In 2014, Narayana Health opened its first multispecialty hospital in the Cayman Islands (37). This strategic location with a short flight from the U.S. allows Americans to receive quality care at an affordable price (8). Accreditation by the Joint Commission further confirms Narayana’s high-quality, yet cost-effective healthcare system (38). Narayana’s Cayman hospital and the changes during the pandemic could serve as a “Blockbuster Video moment.” Just as executives at Blockbuster were too late in adapting to changes in the home entertainment industry (i.e., on-demand streaming), ultimately resulting in Blockbuster’s bankruptcy, the U.S. might face a precarious situation if management ignores advancements of reverse innovation. Management must break from a complacent approach and actively seek ways to effectively implement these emerging healthcare solutions found in developing nations.

Look Forward

The unprecedented COVID-19 pandemic has revealed the need for improvements in hospital management. Management and healthcare professionals can utilize aspects of reverse innovation to provide better healthcare for all Americans. This paper provided a new framework, the author’s DOCTOR model, to help give a comprehensive understanding of the benefits of reverse innovation.

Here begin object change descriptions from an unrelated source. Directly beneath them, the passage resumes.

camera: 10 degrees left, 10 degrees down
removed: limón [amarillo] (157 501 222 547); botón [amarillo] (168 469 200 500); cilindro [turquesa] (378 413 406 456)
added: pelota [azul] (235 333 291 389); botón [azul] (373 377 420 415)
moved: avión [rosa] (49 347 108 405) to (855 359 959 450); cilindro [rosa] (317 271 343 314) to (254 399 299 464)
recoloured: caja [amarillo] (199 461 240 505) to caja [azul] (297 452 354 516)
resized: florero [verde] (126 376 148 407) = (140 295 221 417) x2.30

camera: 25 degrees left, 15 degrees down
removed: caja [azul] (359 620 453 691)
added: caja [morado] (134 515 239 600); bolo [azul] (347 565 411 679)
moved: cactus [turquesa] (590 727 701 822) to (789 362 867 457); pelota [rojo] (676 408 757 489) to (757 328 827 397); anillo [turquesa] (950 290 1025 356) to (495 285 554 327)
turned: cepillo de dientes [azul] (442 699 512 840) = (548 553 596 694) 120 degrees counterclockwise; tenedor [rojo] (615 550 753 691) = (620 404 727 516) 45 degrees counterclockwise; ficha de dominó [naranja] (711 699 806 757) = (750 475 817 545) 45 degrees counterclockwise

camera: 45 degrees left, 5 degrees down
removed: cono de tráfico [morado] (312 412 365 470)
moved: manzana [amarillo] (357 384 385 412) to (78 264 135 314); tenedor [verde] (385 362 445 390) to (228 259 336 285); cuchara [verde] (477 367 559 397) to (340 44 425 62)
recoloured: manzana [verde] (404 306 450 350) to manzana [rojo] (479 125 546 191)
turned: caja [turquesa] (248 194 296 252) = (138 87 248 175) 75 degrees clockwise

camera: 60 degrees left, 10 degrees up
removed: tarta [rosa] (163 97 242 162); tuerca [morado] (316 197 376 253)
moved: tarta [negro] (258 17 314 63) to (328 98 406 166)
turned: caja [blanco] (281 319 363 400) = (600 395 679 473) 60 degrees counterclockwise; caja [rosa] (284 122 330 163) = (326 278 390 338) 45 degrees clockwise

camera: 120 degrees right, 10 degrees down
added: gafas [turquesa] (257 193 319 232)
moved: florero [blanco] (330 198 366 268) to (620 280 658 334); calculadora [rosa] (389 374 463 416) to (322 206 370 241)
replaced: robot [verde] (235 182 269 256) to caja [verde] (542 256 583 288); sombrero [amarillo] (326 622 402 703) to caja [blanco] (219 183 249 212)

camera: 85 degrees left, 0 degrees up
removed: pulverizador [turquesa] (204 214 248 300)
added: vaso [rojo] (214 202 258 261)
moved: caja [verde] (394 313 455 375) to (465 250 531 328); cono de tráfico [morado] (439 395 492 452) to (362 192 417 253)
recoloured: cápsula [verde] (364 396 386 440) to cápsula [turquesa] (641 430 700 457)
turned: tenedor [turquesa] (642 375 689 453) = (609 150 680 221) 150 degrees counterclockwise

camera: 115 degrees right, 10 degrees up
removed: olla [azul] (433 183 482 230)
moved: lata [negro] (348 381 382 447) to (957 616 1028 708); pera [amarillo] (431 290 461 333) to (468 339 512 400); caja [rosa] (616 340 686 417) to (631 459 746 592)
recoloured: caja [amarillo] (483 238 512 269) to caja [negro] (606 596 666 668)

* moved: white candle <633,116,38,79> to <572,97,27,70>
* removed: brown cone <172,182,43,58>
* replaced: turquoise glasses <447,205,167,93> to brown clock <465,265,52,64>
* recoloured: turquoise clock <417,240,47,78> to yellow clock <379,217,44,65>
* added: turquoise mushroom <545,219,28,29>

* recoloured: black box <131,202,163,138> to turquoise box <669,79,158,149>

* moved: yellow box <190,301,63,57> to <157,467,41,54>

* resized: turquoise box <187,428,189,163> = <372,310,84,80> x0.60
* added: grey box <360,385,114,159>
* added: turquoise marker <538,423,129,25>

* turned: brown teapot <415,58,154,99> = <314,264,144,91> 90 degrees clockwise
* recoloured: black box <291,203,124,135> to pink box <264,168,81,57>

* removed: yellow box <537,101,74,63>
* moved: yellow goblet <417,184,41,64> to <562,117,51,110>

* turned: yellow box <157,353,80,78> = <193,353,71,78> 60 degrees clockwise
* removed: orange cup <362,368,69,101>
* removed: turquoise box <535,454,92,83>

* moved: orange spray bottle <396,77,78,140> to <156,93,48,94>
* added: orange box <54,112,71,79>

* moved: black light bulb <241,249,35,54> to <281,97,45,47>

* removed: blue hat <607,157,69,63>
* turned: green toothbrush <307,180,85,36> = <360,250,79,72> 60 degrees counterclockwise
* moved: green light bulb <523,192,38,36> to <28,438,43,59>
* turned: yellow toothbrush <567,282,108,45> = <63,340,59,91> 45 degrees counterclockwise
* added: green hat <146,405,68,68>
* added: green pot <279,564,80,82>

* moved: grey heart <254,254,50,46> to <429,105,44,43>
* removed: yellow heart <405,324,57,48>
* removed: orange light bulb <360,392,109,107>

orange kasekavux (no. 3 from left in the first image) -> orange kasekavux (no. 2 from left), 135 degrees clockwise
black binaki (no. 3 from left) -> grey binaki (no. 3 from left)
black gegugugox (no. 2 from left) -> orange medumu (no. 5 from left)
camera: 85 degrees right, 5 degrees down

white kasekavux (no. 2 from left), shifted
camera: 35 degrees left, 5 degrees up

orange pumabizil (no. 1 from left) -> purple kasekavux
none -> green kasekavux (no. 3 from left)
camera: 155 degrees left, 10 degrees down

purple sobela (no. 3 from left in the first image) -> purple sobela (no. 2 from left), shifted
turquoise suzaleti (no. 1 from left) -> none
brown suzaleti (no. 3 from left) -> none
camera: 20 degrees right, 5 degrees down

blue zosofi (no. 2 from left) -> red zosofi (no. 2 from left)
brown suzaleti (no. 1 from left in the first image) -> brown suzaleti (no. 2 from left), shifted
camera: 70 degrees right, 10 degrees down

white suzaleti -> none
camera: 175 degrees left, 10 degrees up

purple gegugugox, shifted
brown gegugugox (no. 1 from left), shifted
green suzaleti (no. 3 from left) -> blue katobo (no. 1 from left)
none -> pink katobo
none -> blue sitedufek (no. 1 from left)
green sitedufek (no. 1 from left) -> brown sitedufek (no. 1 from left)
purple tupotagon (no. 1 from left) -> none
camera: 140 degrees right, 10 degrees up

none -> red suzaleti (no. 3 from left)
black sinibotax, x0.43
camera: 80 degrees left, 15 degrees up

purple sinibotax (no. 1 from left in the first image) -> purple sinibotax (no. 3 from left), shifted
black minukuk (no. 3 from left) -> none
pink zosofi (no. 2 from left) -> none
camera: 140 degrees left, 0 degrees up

Streamlined hub-and-spoke delivery configurations can decrease costs and reduce congestion. Management should address the needs of underserved groups by providing special services and strengthening community trust. Management should prioritize purchasing streamlined equipment and controlling costs. Proper implementation of task-shifting yields high volumes by maximizing physician time and restructuring tasks. Management must use COVID-19 to leverage mHealth platforms to eliminate barriers.

Ultimately, recent advances in emerging markets pose a threat to an unaffordable American healthcare system. While this paper mainly explored examples of reverse innovation in India, Africa, and South America, future researchers could mine successful reverse innovation opportunities in several other regions such as Southeast Asia. This region often bears the initial impact of epidemics from the coronavirus subfamily (39); a comprehensive analysis could reveal how reverse innovation helps the region combat communicable diseases.